In an answer to a question of how the week has gone, he said what has stuck out to him most is how the team has taken advantage of having even more time to spend together.
“It kind of feels like training camp again where we’re all here in the hotel, where we are able to hang out and spend a bunch of time together,” Darnold said. “… Busing to the practice facility, spending time in the locker room, busing back, I think just enjoying this moment is such a key for myself, but for a lot of guys in that locker room.”
The week began with another sign of what of players feel illustrates the team’s unique bond — players wearing T-shirts on the plane ride to San Jose reading “We Did Not Care,” the halting statement Macdonald made in a TV interview shortly after the NFC title game win over the Rams in response to a question about the Seahawks entering the season in an underdog role.
Asked who made the shirts, guard Grey Zabel shook his head and laughed.
“I don’t know,” Zabel said. “But I can jokingly say if somebody says something funny or said something catchy at all, it’s going on a T-shirt.
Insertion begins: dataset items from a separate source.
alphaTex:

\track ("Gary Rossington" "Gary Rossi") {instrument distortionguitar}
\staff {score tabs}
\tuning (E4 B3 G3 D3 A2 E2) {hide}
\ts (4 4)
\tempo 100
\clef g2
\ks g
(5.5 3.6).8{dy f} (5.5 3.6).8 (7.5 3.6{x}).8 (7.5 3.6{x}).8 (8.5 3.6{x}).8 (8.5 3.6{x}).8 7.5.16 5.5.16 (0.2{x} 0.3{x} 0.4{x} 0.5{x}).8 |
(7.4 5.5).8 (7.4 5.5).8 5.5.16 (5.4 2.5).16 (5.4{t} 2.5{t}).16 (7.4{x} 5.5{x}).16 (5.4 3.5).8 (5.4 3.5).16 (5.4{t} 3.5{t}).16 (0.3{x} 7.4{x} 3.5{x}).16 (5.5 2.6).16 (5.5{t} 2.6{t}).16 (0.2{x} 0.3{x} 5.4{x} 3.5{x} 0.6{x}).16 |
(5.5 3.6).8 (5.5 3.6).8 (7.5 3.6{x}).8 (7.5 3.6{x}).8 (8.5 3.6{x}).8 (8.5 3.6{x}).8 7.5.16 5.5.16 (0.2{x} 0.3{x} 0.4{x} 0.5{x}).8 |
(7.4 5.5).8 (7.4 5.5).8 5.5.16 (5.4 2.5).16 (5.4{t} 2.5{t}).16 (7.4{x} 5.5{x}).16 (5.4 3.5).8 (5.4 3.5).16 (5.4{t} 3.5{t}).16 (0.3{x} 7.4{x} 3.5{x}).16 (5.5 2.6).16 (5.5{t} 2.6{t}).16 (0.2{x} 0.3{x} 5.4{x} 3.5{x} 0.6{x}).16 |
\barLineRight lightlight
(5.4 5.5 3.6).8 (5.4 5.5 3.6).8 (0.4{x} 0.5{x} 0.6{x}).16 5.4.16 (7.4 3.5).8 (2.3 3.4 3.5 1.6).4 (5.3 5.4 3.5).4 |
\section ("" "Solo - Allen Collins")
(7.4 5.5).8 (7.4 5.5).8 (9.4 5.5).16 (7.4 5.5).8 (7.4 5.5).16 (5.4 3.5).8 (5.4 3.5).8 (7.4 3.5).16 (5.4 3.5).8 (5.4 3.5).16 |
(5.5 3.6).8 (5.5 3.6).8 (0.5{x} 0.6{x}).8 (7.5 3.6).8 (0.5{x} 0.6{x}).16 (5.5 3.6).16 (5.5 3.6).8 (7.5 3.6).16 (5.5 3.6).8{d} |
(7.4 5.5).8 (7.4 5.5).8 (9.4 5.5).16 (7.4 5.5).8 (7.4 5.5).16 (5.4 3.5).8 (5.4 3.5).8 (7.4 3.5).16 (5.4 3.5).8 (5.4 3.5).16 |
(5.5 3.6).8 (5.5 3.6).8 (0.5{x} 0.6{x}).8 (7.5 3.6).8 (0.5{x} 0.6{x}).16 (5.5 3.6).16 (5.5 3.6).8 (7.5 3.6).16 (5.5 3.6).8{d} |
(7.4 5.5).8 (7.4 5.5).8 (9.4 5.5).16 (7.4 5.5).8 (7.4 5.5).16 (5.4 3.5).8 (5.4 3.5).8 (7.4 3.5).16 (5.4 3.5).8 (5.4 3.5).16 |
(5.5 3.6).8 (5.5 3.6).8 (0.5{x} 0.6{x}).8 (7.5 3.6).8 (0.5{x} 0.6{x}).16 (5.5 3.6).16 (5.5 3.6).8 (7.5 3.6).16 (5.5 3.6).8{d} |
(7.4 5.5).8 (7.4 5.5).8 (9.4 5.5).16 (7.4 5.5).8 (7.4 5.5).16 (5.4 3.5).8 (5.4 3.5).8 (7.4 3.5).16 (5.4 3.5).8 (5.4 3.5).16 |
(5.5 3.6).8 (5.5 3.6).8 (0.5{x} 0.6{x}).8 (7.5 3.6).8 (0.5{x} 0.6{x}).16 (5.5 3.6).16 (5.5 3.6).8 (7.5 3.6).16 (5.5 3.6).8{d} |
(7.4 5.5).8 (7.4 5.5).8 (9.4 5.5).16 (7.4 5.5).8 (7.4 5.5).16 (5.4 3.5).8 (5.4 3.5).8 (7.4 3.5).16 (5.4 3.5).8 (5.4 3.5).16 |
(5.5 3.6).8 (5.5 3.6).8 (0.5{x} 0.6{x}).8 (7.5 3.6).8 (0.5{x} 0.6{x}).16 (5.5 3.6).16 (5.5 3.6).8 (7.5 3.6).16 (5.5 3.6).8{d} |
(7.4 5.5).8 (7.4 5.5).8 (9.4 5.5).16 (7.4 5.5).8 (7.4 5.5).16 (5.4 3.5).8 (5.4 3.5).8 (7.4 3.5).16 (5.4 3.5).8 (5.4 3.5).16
I have like three, four, five of them in my locker already.”
Macdonald’s statement, Zabel said, became a running source of the roasting that Love talked about.
“Mike caught crap for that for a few days after he said that,” Zabel said.
Zabel, who in the moment Macdonald said it was on the field sharing some hugs with some teammates and assistant coaches, said he knew instantly what would happen next
“I just turned and looked and kind of started giggling like, ‘That’s going to be a meme,’ ” Zabel said. “You know certain things are going to be a meme — that’s going to be a meme.”
A meme with a meaning.
“You joke and laugh about it, but that’s the mentality and the mindset of ‘We don’t care,’” Zabel said. “Like all this media throughout the week and the distractions and all that, like ‘we don’t care.’ We’ve still got to go play a game on Sunday. It’s good to have a head coach that’s maybe able to bring that stuff to life and maybe have everybody else understand how we feel as a team.”